If she had told me the night before I would have lain awake all night, of course, full of dread and foreboding, but by morning I would have been composed and ready. I would have gone down the hall between two nurses, past DeeDee and Loubelle and Mrs. Savage and Joan, with dignity, like a person coolly resigned to execution.

The nurse bent over me and called my name.

I pulled away and crouched farther into the corner. The nurse disappeared. I knew she would return, in a minute, with two burly men attendants, and they would bear me, howling and hitting, past the smiling audience now gathered in the lounge.

Doctor Nolan put her arm around me and hugged me like a mother.

“You said you'd
tell
me!” I shouted at her through the dishevelled blanket.

“But I
am
telling you,” Doctor Nolan said. “I've come specially early to tell you, and I'm taking you over myself.”

I peered at her through swollen lids. “Why didn't you tell me last night?”

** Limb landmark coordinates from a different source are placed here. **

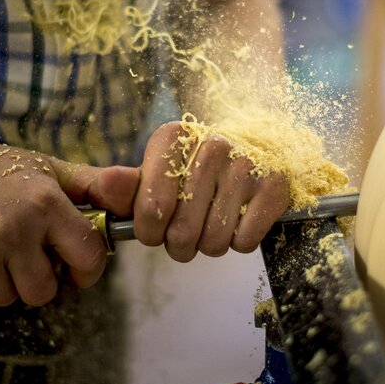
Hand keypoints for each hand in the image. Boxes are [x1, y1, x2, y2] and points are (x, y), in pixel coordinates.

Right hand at [0, 139, 138, 305]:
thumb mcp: (46, 168)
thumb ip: (93, 186)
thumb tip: (136, 192)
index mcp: (46, 203)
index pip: (89, 256)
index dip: (88, 269)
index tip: (76, 266)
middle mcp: (16, 229)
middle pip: (46, 291)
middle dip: (40, 280)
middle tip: (26, 255)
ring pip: (10, 299)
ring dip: (5, 282)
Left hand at [133, 121, 289, 260]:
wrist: (252, 148)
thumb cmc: (193, 169)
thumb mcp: (154, 172)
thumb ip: (123, 188)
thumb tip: (109, 186)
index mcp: (173, 138)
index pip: (150, 210)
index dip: (150, 232)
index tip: (156, 227)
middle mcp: (212, 145)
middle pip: (182, 233)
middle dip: (179, 244)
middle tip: (186, 231)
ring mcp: (247, 164)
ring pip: (214, 242)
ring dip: (209, 245)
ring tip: (211, 224)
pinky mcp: (275, 185)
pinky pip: (245, 241)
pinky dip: (239, 241)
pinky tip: (238, 218)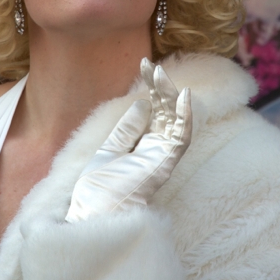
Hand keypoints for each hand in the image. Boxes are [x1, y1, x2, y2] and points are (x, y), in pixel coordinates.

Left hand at [65, 59, 191, 221]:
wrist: (93, 214)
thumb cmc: (98, 191)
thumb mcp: (108, 150)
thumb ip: (126, 129)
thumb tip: (141, 102)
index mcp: (143, 148)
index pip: (154, 112)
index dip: (152, 87)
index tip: (144, 64)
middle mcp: (156, 152)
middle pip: (166, 114)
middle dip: (161, 88)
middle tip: (151, 66)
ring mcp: (162, 158)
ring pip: (176, 122)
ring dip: (171, 96)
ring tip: (162, 74)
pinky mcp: (164, 164)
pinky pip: (181, 138)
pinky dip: (185, 117)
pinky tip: (184, 97)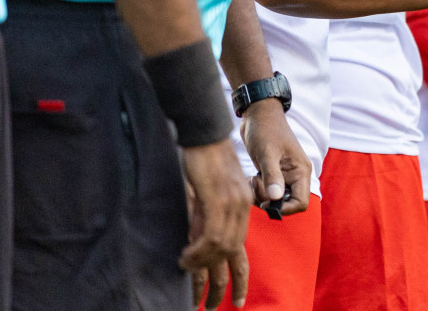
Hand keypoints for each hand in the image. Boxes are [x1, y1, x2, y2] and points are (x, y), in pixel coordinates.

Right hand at [181, 140, 252, 309]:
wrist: (204, 133)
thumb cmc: (204, 159)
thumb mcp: (209, 192)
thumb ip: (207, 215)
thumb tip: (197, 239)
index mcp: (242, 207)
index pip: (243, 250)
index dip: (240, 279)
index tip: (235, 301)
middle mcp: (242, 208)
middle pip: (234, 255)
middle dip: (222, 283)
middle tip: (209, 305)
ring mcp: (232, 203)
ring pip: (221, 248)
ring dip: (202, 265)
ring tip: (185, 270)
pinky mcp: (218, 199)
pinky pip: (211, 235)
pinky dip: (198, 251)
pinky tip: (184, 257)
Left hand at [239, 100, 310, 215]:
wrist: (257, 114)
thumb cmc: (265, 130)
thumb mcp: (267, 153)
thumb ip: (272, 176)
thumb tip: (276, 199)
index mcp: (301, 170)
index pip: (301, 202)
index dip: (285, 208)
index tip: (267, 203)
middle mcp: (295, 175)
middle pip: (287, 203)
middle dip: (270, 201)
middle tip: (256, 186)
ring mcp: (284, 174)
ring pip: (275, 198)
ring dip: (261, 196)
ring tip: (252, 180)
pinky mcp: (273, 173)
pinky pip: (267, 191)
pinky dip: (258, 190)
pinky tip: (250, 178)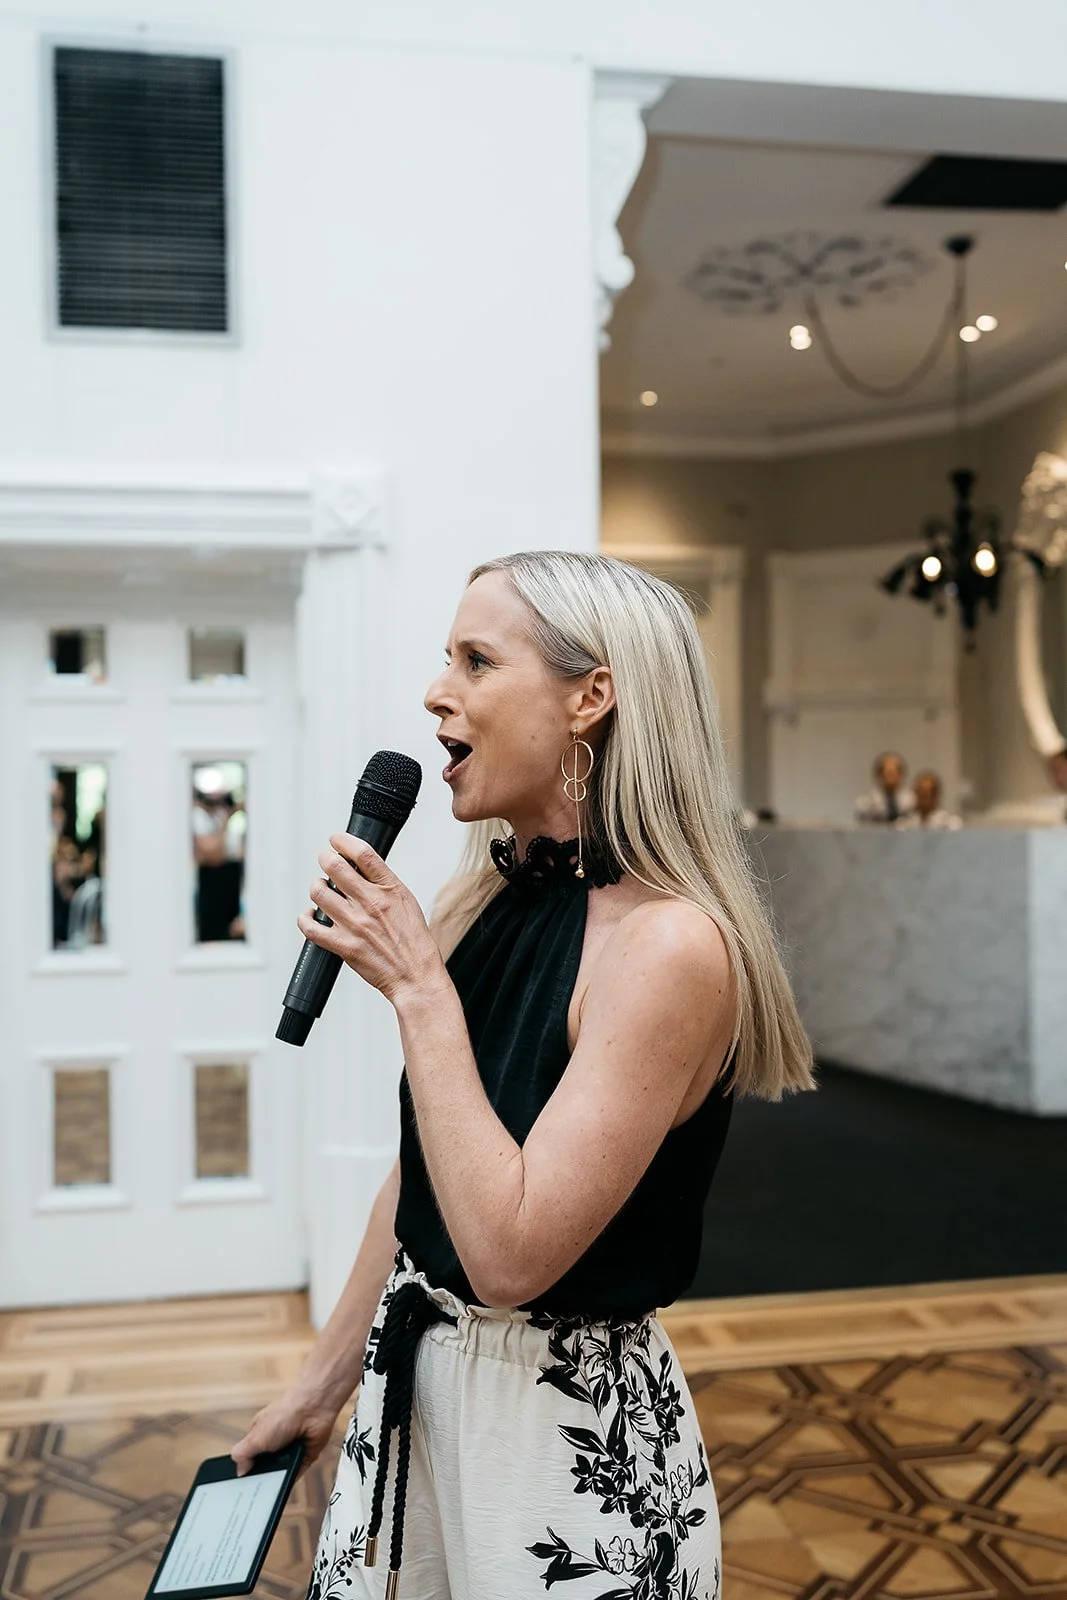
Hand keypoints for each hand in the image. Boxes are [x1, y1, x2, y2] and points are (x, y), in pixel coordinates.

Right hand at [231, 1387, 342, 1478]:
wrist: (313, 1409)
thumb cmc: (283, 1414)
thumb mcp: (255, 1436)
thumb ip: (242, 1454)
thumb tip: (240, 1472)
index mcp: (259, 1435)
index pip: (249, 1458)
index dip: (245, 1471)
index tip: (240, 1488)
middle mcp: (274, 1443)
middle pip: (264, 1469)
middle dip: (260, 1480)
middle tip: (255, 1494)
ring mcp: (289, 1451)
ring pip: (279, 1475)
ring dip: (276, 1481)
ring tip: (269, 1489)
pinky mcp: (304, 1458)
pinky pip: (294, 1475)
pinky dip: (290, 1480)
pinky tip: (283, 1486)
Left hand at [299, 835, 447, 1005]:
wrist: (415, 976)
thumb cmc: (414, 942)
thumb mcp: (407, 902)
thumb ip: (385, 884)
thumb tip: (363, 867)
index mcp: (390, 890)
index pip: (363, 853)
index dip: (343, 841)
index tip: (336, 840)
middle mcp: (371, 903)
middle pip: (335, 867)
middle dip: (325, 858)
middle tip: (325, 860)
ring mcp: (355, 924)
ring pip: (319, 893)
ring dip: (316, 887)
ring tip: (320, 888)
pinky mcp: (343, 945)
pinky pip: (311, 927)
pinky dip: (304, 919)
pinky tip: (309, 916)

“I only thought it would keep you awake. If I'd known . . .”

“You
said
you'd tell me.”

“Listen, Esther,” Doctor Nolan said. “I'm going over with you. I'll be there the whole time, so everything will happen right, the way I promised. I'll be there when you wake up, and I'll bring you back again.”

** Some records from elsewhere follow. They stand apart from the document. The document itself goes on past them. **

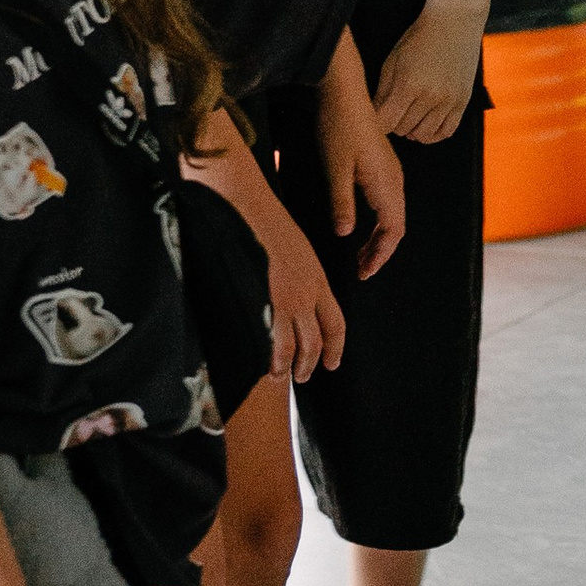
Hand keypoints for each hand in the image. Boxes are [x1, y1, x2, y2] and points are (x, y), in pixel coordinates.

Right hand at [261, 212, 343, 379]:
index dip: (336, 348)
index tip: (333, 363)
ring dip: (290, 367)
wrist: (250, 209)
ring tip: (281, 377)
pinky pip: (271, 339)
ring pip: (294, 347)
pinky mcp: (262, 299)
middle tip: (304, 376)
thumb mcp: (300, 252)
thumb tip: (299, 294)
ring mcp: (284, 299)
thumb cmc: (270, 225)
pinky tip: (264, 367)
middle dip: (311, 364)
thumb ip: (302, 277)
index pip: (336, 324)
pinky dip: (270, 358)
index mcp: (318, 281)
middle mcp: (306, 294)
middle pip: (316, 342)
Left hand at [318, 59, 406, 279]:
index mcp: (386, 184)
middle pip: (396, 226)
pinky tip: (362, 226)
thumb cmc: (338, 126)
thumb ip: (341, 203)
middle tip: (360, 271)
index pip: (393, 231)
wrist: (343, 91)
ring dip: (379, 238)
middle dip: (380, 252)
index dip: (380, 255)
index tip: (364, 273)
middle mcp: (395, 180)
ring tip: (359, 255)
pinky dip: (378, 223)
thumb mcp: (334, 167)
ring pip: (393, 215)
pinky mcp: (383, 166)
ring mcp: (391, 172)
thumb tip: (345, 235)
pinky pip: (388, 203)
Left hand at [374, 0, 485, 148]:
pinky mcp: (463, 102)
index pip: (384, 123)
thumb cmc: (418, 38)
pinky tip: (424, 125)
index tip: (375, 115)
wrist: (454, 20)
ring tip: (408, 117)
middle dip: (393, 123)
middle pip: (402, 130)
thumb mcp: (392, 61)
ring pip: (423, 135)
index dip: (376, 122)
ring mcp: (449, 101)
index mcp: (407, 84)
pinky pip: (446, 132)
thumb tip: (373, 116)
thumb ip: (382, 92)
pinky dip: (433, 135)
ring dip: (411, 130)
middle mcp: (430, 96)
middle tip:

I looked at her. She seemed very upset.

I waited a minute. Then I said, “Promise you'll be there.”

“I promise.”

Doctor Nolan took out a white handkerchief and wiped my face. Then she hooked her arm in my arm, like an old friend, and helped me up, and we started down the hall. My blanket tangled about my feet, so I let it drop, but Doctor Nolan didn't seem to notice. We passed Joan, coming out of her room, and I gave her a meaning, disdainful smile, and she ducked back and waited until we had gone by.